Sabido
es desde siempre que Alejandro Magno, el hijo de Filipo II de Macedonia, una vez
que triunfó en la batalla de Gaugamela sobre Darío II, rey de los persas, se convirtió en el amo y señor
de Asia. Y Asia era – y es-, un mosaico de pueblos que responde cada uno a su
vez a una amalgama de razas y lenguas. Cuando en el siglo XVIII la arqueología
empezó a ser una ciencia y se empezaron a respetar - al menos en teoría- , las monumentos del pasado para proceder a su
estudio y no para usarlos en la construcción de palacios como se venía haciendo
desde muchos siglos tras, los franceses tuvieron el deseo de mirar hacia aquel
imperio macedónico, surgido de aquella tierra balcánica, y dieron en llamar a
cualquier conjunto heterogéneo con el nombre de Macédoine por semejanza a la heterogeneidad del continente
asiático.

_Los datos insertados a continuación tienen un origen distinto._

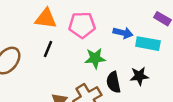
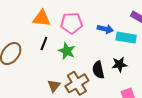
green star: (95, 58) -> (67, 51), moved, turned 30

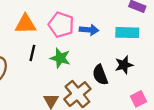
pink pentagon: (71, 23) -> (61, 25), turned 30
blue arrow: (105, 29) -> (89, 30), moved

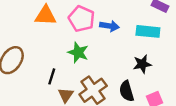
black line: (32, 53) -> (52, 76), moved
black semicircle: (100, 75) -> (127, 91), moved

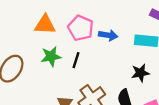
green star: (78, 52) -> (51, 56), moved, turned -30
black line: (52, 76) -> (76, 60), moved

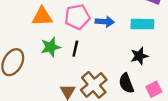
pink pentagon: (81, 28) -> (77, 17), turned -30

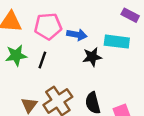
black star: (139, 56) -> (92, 57), moved

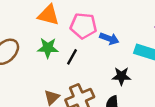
black star: (92, 57) -> (121, 76), moved

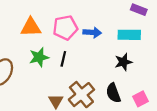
black star: (121, 76) -> (123, 62), moved

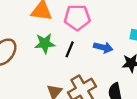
blue arrow: (92, 32) -> (103, 47), moved

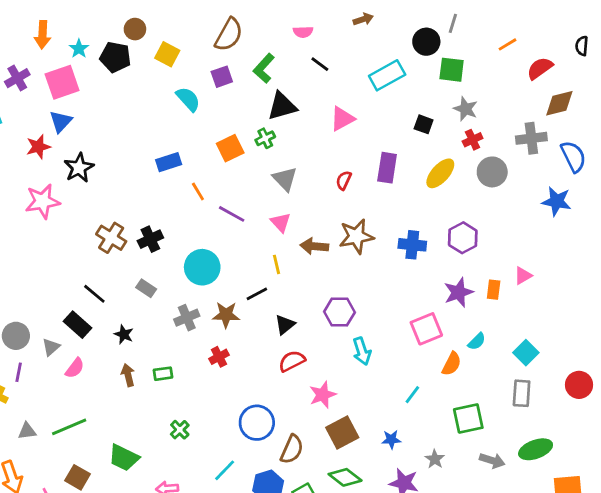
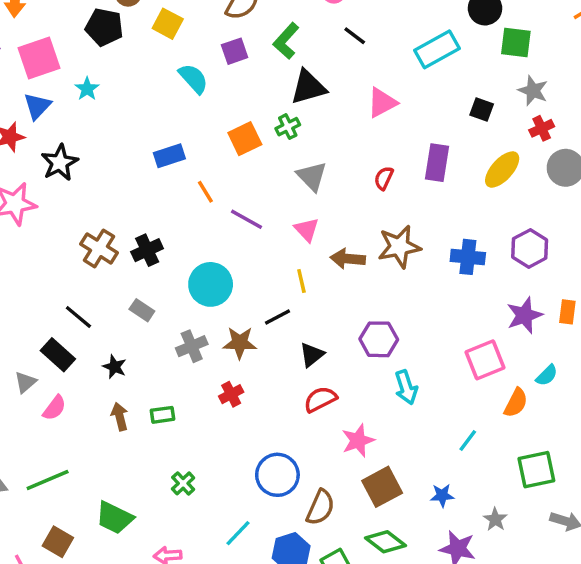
cyan star: (79, 49) -> (87, 89), moved

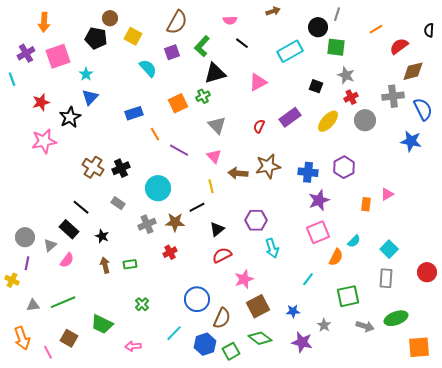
blue triangle: (37, 106) -> (90, 97), moved
purple rectangle: (437, 163) -> (290, 117), turned 45
purple star: (524, 315) -> (319, 200), moved

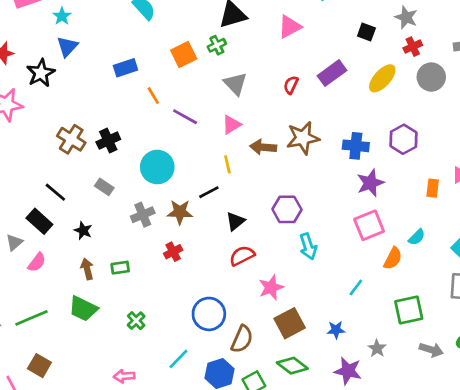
pink triangle: (214, 156) -> (231, 125), turned 42
green trapezoid: (102, 324) -> (83, 309), moved

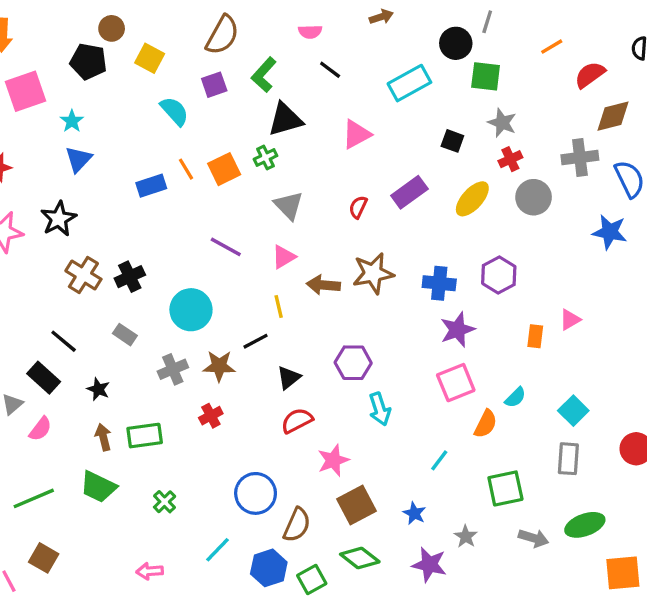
black star: (41, 73) -> (59, 219), moved
orange line: (153, 96) -> (186, 169), moved
green rectangle: (120, 268) -> (145, 436), size x1.5
blue star: (336, 330) -> (414, 513), turned 30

Y siguiendo este argumento curioso, cuando se pusieron a la tarea de
poner nombre a un postre que se había
puesto de moda en ese siglo y que consistía en frutas cortadas en trozos
pequeños en un almíbar ligero, pensaron que ese revuelto de frutas, cada una de
su padre y de su madre, tenía parecido con el mosaico de pueblos de los que
Alejandro de Macedonia había sido emperador. Y así nombraron a este postre macédoine que, traducido al español
quedó como macedonia y que, para los portugueses, se nombra como ensalada de
frutas. Una curiosidad para empezar el año.